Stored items

==========

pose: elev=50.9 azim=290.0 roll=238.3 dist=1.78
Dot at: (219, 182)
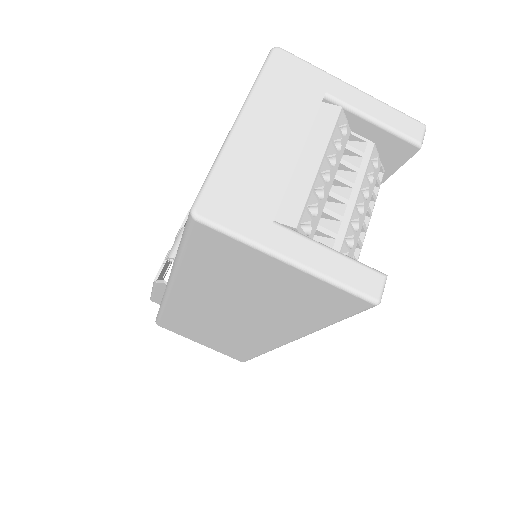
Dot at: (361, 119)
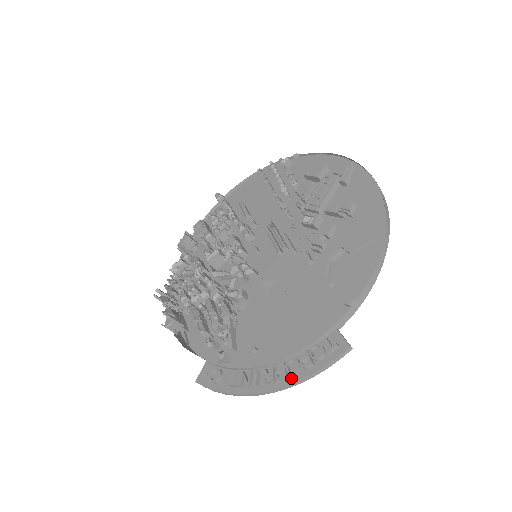
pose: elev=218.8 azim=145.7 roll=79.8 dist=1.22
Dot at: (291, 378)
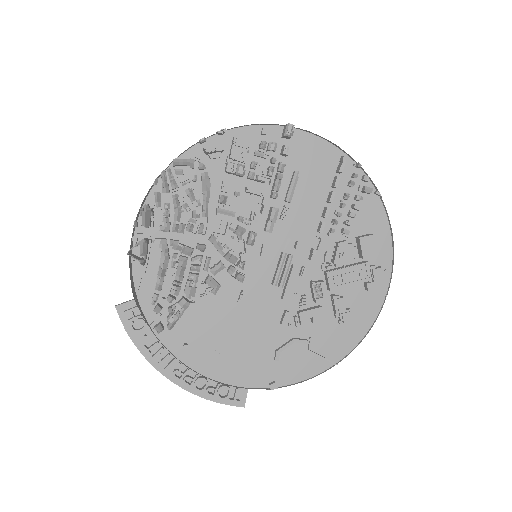
Dot at: (192, 388)
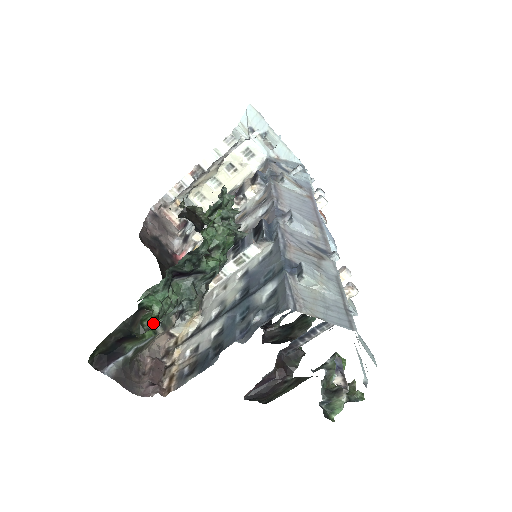
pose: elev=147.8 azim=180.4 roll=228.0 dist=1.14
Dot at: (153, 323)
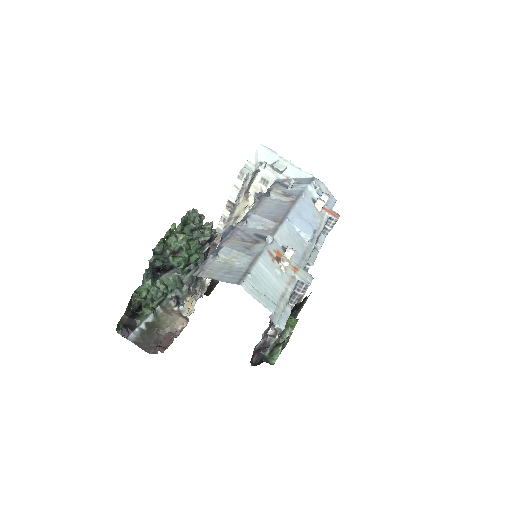
Dot at: (140, 302)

==========

Given instruction:
Print every line of the items above verbatim, but leave out the pictures.

Problem solution:
pose: elev=50.9 azim=290.0 roll=238.3 dist=1.78
Dot at: (219, 182)
Dot at: (361, 119)
pose: elev=218.8 azim=145.7 roll=79.8 dist=1.22
Dot at: (291, 378)
Dot at: (192, 388)
pose: elev=147.8 azim=180.4 roll=228.0 dist=1.14
Dot at: (153, 323)
Dot at: (140, 302)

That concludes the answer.